12.1.2 Thermionic Emission

Application of Thermionic Emission: Electron Guns

An electron gun is a device that utilises thermionic emission to produce a stream of electrons. Here's how it works:

1. Heating the Cathode: The metal cathode is heated to induce thermionic emission, releasing electrons from its surface.
2. Acceleration of Electrons: Once emitted, these electrons are accelerated towards a positively charged anode due to a potential difference (voltage) applied between the cathode and anode.
3. Electron Beam Formation: Electrons passing through a small gap in the anode form a narrow beam that moves at a constant velocity beyond the anode, resulting in a focused stream of electrons.

Work Done on a Charged Particle

The work done on an electron in an electric field can be calculated by:

$$\Delta W = eV$$

Where:

• $e$ is the charge on an electron (approximately 1.6 × 10^-19 C).
• $V$ is the potential difference through which the electron is accelerated. This equation shows the relationship between the work done on the electron and the potential difference it experiences.

Measuring Energy in Electron Volts (eV)

The energy gained by an electron is often measured in electron volts (eV), where 1 eV represents the kinetic energy of an electron accelerated across a potential difference of 1 V.

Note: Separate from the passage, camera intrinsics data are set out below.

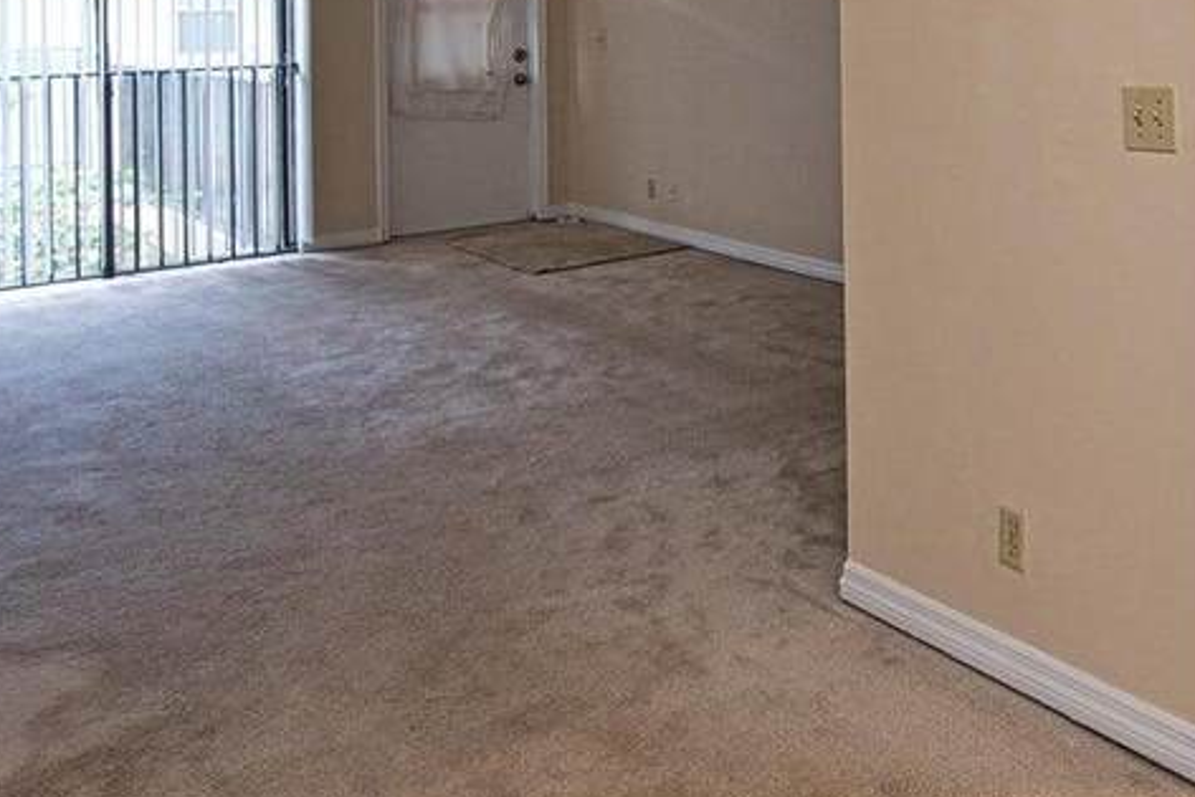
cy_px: -8
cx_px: 891
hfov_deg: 48.8
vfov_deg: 32.2
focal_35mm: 38
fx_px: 1262
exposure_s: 1/100
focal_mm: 14
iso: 800
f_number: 7.1
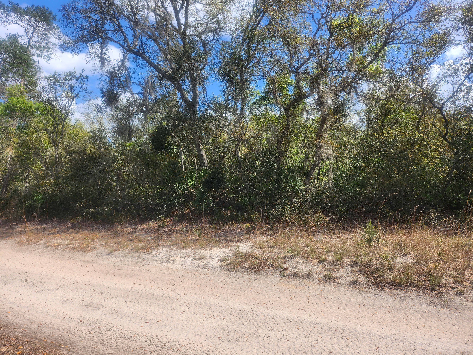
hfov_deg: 71.6
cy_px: 178
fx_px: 328
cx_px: 236
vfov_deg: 56.8
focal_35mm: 24
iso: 50
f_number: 1.8
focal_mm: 5
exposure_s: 1/2204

Energy Transformation in the Electron Gun

As an electron moves from the cathode towards the anode, its electrical potential energy is converted into kinetic energy. This means the electron gains speed as it travels. By the time it reaches the anode, the electron's kinetic energy equals the work done on it by the electric field:

$$\frac{1}{2}mv^2 = eV$$

Where:

• $m$ is the mass of the electron,
• $v$ is the final velocity of the electron. This equation helps to determine the speed of electrons after they are accelerated by the electron gun.